Monty Python’s face has responded to reports that the community is building a blacklist of unwanted guests. This followed a presentation given earlier this week by art historian and television producer Andrew Graham Dixon. Presiding over the debate, he recited a speech by Adolf Hitler on art, stating that “bad taste and bad manners often go hand in hand”.
Under pressure from fellow students who felt hurt, Cambridge federation president Kerr Bradwell decided to put Graham-Dixon first on a blacklist to be created. The art historian was amazed. Graham Dixon told the BBC he had just attacked Hitler’s racism and anti-Semitism. Former Federation President Andrew Looney called the list “Stalinist”.
Monty Python Drawing
Claes announced via Twitter that he would not visit his alma mater. He wrote: “I was looking forward to speaking with the Cambridge Union students this Friday, but heard that someone had been blacklisted for impersonating Hitler.
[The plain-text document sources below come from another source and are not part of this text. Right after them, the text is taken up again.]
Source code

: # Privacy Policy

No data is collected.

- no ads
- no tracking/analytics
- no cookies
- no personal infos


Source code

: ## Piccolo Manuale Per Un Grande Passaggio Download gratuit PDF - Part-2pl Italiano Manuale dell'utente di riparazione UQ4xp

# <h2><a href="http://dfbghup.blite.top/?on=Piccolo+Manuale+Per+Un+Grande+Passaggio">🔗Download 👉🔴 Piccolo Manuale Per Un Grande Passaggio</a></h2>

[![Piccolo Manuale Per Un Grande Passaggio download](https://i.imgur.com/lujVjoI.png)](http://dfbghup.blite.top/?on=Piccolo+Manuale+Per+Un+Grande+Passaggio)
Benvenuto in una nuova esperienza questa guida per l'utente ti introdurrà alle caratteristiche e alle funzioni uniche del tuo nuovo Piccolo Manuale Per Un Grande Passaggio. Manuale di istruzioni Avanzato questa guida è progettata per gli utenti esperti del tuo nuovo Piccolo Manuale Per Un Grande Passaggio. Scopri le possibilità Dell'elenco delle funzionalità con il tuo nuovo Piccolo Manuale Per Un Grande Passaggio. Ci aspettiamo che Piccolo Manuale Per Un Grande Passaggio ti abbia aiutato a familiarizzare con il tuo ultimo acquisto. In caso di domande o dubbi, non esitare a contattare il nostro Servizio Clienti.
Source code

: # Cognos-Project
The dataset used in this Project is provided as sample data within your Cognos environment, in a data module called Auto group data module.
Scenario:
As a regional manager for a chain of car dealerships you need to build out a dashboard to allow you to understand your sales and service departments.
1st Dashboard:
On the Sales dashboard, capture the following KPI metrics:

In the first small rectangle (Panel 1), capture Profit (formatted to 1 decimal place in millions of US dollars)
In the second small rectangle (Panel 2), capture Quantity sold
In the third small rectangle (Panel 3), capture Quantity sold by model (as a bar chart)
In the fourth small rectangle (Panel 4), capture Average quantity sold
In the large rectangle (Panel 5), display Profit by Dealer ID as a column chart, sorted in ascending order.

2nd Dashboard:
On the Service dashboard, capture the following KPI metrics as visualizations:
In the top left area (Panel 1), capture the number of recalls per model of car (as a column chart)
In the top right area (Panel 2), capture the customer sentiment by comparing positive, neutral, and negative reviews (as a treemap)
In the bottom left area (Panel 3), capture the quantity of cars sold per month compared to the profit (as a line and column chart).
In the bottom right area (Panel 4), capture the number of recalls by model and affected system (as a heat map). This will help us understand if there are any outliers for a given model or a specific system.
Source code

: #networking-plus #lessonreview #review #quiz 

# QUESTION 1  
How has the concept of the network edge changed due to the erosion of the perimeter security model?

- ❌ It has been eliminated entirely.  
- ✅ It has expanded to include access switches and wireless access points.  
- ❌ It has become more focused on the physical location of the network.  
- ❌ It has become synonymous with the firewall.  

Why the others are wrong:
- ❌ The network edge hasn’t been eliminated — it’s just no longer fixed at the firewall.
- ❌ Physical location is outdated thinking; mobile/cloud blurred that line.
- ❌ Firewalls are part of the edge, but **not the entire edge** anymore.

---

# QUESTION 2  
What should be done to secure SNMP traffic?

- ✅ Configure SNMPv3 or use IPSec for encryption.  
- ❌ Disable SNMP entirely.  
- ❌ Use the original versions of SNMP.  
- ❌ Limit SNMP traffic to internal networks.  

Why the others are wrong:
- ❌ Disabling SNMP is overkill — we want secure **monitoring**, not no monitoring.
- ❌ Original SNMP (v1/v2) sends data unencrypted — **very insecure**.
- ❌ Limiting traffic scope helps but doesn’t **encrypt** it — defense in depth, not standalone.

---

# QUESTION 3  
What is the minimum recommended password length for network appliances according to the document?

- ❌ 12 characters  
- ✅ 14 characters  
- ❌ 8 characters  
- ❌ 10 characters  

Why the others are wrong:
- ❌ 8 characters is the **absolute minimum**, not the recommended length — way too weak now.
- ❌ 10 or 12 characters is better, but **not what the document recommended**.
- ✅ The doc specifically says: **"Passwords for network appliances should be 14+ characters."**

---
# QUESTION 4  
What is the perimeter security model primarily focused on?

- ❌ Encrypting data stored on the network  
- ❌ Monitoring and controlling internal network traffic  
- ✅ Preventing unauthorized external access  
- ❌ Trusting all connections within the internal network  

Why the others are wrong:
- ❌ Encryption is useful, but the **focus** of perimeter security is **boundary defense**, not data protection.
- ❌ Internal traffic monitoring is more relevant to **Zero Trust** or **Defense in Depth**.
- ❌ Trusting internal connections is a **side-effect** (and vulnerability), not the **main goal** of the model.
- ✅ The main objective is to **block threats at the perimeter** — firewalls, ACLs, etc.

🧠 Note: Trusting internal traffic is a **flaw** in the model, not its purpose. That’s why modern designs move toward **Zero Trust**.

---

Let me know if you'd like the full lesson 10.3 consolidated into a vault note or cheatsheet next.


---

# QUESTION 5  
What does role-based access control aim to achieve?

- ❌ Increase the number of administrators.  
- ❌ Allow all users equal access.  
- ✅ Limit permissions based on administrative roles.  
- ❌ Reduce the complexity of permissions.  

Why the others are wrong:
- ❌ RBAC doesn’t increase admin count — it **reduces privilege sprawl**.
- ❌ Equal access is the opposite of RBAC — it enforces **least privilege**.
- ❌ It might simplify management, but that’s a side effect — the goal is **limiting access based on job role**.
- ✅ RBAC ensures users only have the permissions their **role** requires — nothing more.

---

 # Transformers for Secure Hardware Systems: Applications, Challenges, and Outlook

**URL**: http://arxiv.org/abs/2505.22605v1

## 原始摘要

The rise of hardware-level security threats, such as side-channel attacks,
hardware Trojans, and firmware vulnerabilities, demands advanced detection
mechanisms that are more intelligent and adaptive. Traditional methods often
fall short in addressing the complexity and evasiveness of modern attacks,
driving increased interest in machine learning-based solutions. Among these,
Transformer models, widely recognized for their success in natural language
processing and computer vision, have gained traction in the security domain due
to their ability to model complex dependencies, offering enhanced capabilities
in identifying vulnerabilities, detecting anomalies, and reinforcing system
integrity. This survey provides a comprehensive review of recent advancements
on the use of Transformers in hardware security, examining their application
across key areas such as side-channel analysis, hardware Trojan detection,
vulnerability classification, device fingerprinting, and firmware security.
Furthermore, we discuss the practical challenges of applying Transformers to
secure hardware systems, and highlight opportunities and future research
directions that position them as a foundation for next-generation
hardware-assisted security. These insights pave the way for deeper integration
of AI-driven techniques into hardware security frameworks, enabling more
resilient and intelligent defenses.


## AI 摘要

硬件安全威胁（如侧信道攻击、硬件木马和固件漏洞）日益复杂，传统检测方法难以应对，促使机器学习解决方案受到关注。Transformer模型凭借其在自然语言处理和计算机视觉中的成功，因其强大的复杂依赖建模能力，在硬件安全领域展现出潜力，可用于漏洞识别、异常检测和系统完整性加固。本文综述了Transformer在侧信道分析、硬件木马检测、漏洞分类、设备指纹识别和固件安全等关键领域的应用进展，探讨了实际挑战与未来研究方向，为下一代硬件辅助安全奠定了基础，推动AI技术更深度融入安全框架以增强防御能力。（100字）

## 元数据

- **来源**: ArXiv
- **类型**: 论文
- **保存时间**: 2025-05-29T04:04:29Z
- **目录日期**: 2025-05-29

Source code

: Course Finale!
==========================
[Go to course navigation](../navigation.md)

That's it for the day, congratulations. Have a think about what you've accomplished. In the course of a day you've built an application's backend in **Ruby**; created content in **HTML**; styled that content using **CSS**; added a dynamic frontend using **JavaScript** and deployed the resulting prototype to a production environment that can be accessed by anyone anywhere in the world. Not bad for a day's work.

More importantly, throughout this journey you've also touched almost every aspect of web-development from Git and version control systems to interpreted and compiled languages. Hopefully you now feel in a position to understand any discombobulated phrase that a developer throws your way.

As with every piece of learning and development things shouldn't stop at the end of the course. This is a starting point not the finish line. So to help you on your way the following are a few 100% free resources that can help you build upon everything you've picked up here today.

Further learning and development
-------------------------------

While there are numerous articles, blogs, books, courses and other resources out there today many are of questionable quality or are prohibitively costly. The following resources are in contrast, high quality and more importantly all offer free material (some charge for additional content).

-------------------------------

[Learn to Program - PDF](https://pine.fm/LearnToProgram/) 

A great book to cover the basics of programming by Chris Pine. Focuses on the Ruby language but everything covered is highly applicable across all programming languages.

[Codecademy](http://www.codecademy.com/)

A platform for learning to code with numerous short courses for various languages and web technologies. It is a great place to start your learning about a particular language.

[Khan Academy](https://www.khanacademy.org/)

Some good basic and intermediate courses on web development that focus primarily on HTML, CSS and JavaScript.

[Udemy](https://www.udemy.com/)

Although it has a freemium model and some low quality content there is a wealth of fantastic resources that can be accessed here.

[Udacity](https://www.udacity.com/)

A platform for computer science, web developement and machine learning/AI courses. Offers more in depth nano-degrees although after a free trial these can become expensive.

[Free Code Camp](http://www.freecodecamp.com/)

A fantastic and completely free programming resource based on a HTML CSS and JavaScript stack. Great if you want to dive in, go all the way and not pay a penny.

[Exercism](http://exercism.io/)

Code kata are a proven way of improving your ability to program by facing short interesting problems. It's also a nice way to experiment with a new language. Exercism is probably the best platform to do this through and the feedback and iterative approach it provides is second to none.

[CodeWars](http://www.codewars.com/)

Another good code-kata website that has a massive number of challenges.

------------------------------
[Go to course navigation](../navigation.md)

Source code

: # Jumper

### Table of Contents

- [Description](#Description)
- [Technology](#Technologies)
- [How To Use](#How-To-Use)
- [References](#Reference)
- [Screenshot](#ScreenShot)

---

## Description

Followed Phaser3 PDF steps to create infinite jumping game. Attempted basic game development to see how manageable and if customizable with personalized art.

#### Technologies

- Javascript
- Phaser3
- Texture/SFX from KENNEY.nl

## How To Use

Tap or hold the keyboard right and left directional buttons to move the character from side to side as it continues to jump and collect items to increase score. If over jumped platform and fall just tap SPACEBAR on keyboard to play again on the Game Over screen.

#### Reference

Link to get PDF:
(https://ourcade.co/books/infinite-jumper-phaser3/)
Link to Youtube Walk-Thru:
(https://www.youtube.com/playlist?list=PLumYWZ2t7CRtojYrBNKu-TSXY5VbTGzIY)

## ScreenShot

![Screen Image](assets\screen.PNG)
Sorry to say I did something similar in my Monty Python drawing, so I’m blacklisting myself before anyone else does.”
After Cleese’s intervention, the Cambridge Federation announced that there would be no blacklist after all. Bradwell said freedom of expression is critical. This freedom is increasingly discussed in British universities. Earlier this year, Rowan Atkinson, who, like Cleese, had his first stage experience in Cambridge, compared “cancellation culture” to medieval crowds looking for people to burn.
Recently, the University of Sussex made headlines after the resignation of philosopher and feminist activist Kathleen Stock because she was afraid of students. Since then, this professor has found a job at the University of Austin, famous for its freedom of speech. The co-founder of this American university is Niall Ferguson, a well-known historian married to Ayaan Hirsi Ali.